Directive A
In the Python lists tutorial, which operator concatenates copies of a list onto itself a set number of times?
Directive B
Please reproduce the passage of the Python lists tutorial starting with "We can also" and going on through "grapes, and tomatoes.".

Text provided
This is the same syntax we use for defining a variable.  But what if we wanted to add something new to the list?  There are a few options here:
1. We can use Python's `append` command to tack on whatever we want to the end of the list.  This operation is performed "in place", meaning our list is redefined to be a list with all of our old elements, and then with the new element at the end.
2. We can concatenate two lists together using `+`, i.e.: we can define a new list which is the old list + another list contianing the new element(s) we want added.

In [None]:
l = [1,2,3,4]
l.append(5)
l

In [None]:
m = [1,2,3,4]
newlist = m + [5]
newlist

It's important to remember that the element `5` we're adding to the list must itself be in a list.  If we tried to just add the number 5, we get the error message:

In [None]:
m+5

We can also concatenate copies of a list onto itself a set number of times by using `*`:

In [None]:
m * 3

This is especially handy when you want a list of size `n` that all contain the same element.  For example, if we wanted a list of all 1s, whose length was 50, we could easily write:

In [None]:
ones = [1]*50
print(ones)

Let's do an exercise where we expand our list `sl` to include kiwis, pineapples, grapes, and tomatoes.

In [None]:
sl = ['apples','pears','oranges','cherries','grapefruits','pomegranates']



### Creating new lists with For loops

If we begin with an empty list, `l=[]`, we can add elements to it iteratively using a for loop. This is achieved the same way we *append* elements to an existing list.

As an example, if we wanted to create a list called `one_to_ten` that contains all of the numbers from 1 to 10, we would write:

In [None]:
one_to_ten = []
for x in range(1,11):  # Note:  why 11 as the upperbound?

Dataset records
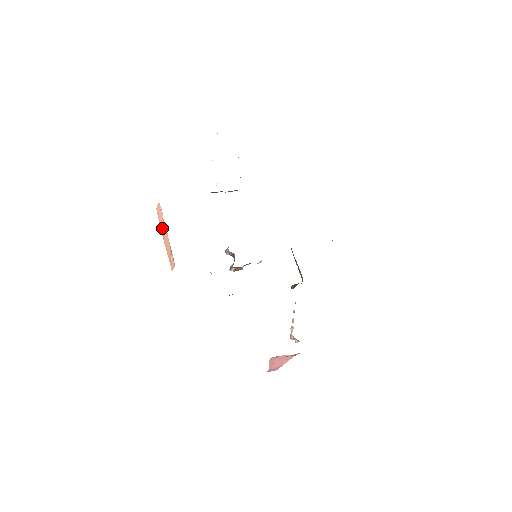
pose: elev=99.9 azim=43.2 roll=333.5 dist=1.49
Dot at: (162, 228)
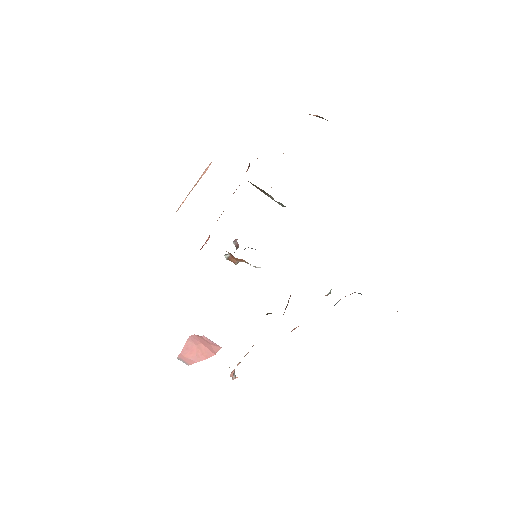
Dot at: occluded
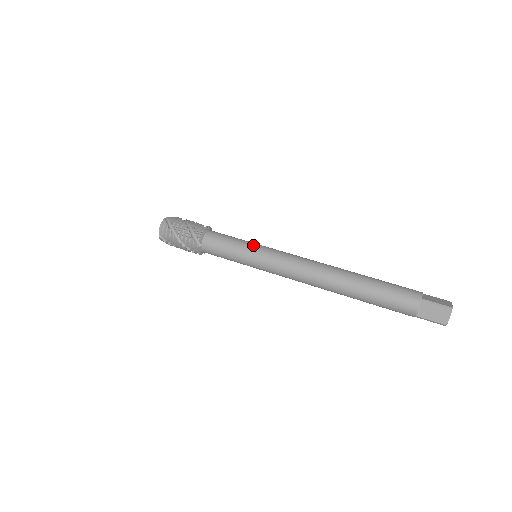
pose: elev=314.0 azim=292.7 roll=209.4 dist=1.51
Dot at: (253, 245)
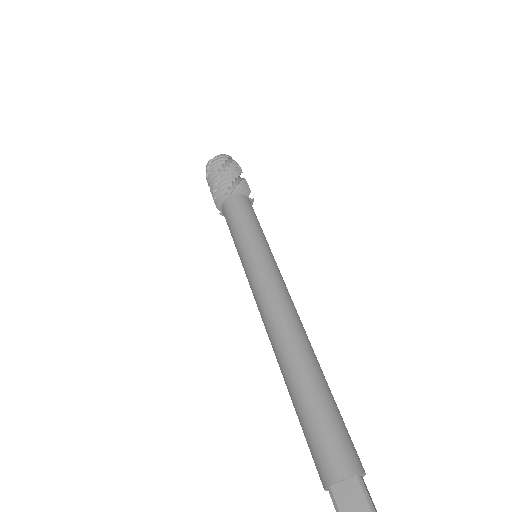
Dot at: (245, 246)
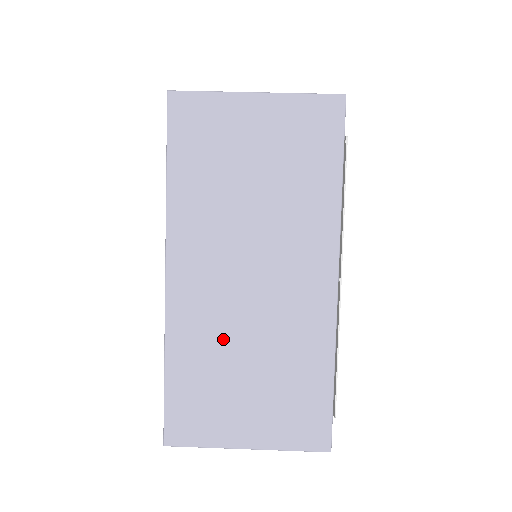
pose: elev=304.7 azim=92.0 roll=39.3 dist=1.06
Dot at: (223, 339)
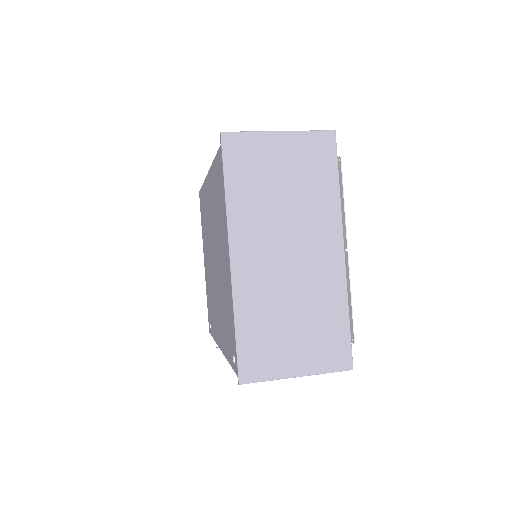
Dot at: (274, 300)
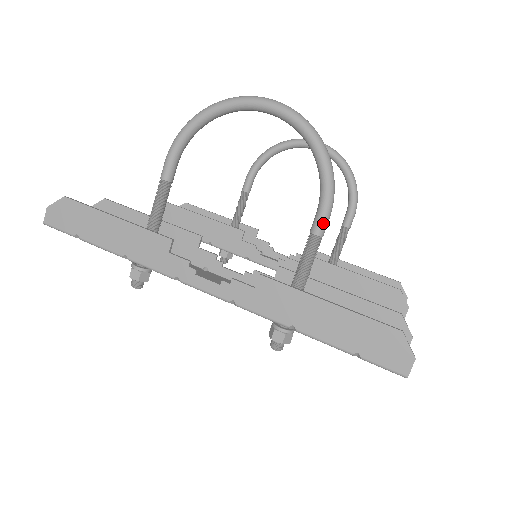
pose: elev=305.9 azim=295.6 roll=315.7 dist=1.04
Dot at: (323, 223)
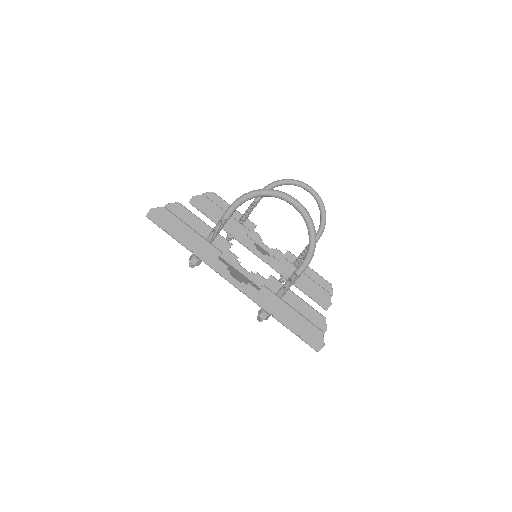
Dot at: (303, 270)
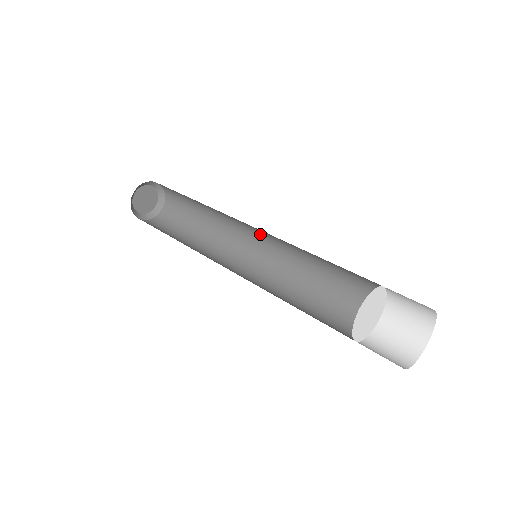
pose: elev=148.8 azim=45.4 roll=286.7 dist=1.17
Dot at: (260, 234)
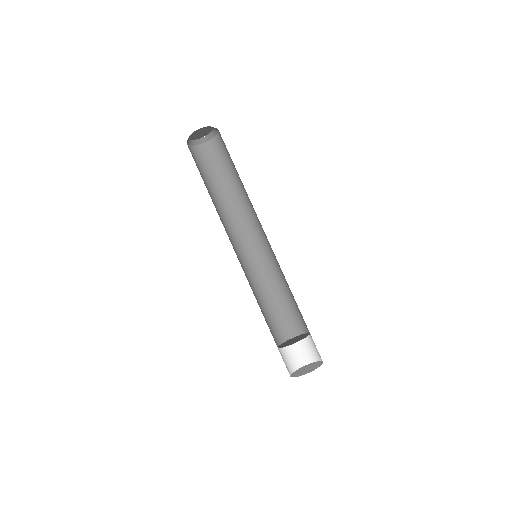
Dot at: (264, 240)
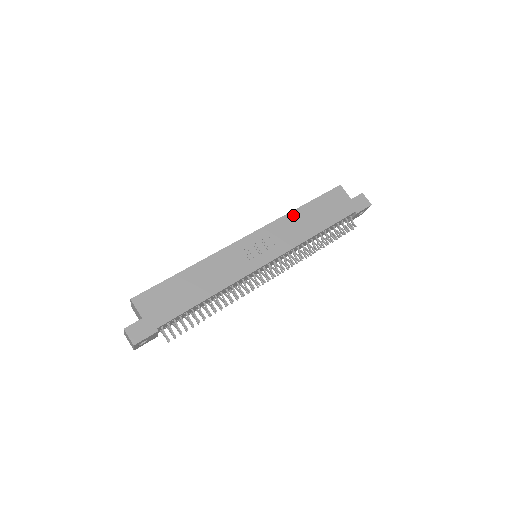
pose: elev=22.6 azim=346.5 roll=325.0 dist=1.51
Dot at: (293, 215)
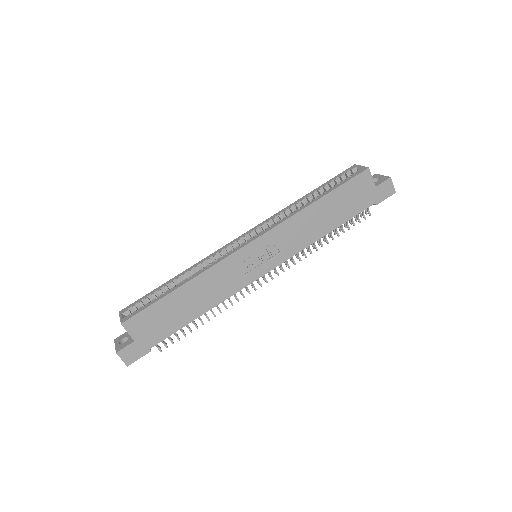
Dot at: (306, 213)
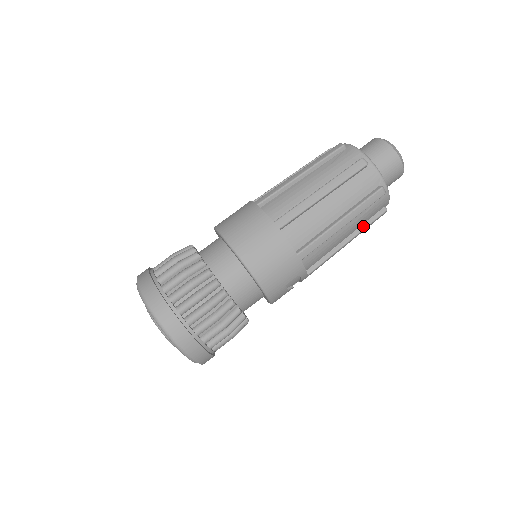
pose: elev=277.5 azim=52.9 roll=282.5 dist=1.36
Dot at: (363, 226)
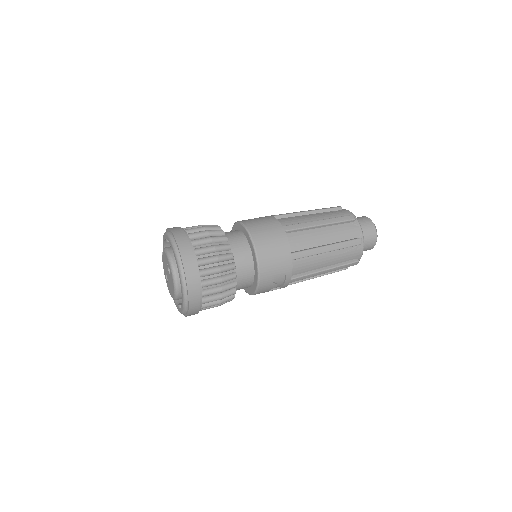
Dot at: (340, 264)
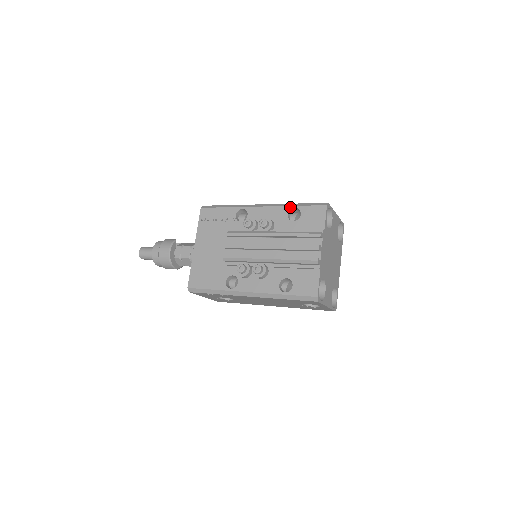
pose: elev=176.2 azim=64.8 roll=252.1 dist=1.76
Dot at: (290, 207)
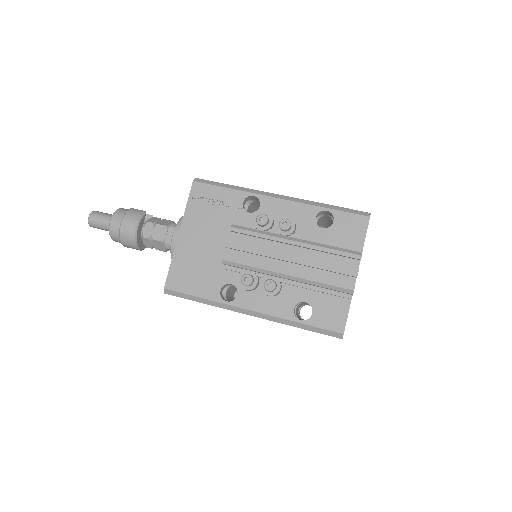
Dot at: (320, 208)
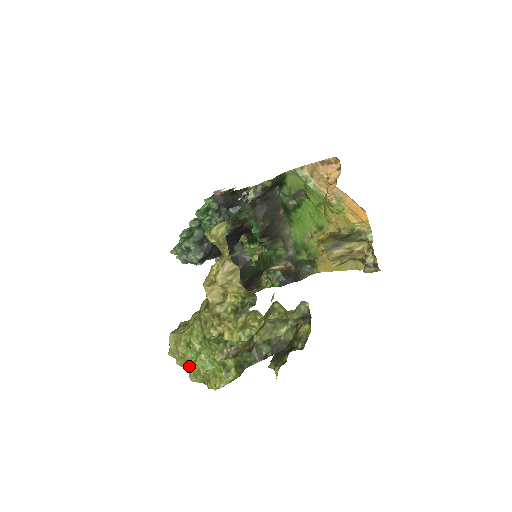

Complete answer A
The `*` operator.

Complete answer B
We can also concatenate copies of a list onto itself a set number of times by using `*`:

In [None]:
m * 3

This is especially handy when you want a list of size `n` that all contain the same element.  For example, if we wanted a list of all 1s, whose length was 50, we could easily write:

In [None]:
ones = [1]*50
print(ones)

Let's do an exercise where we expand our list `sl` to include kiwis, pineapples, grapes, and tomatoes.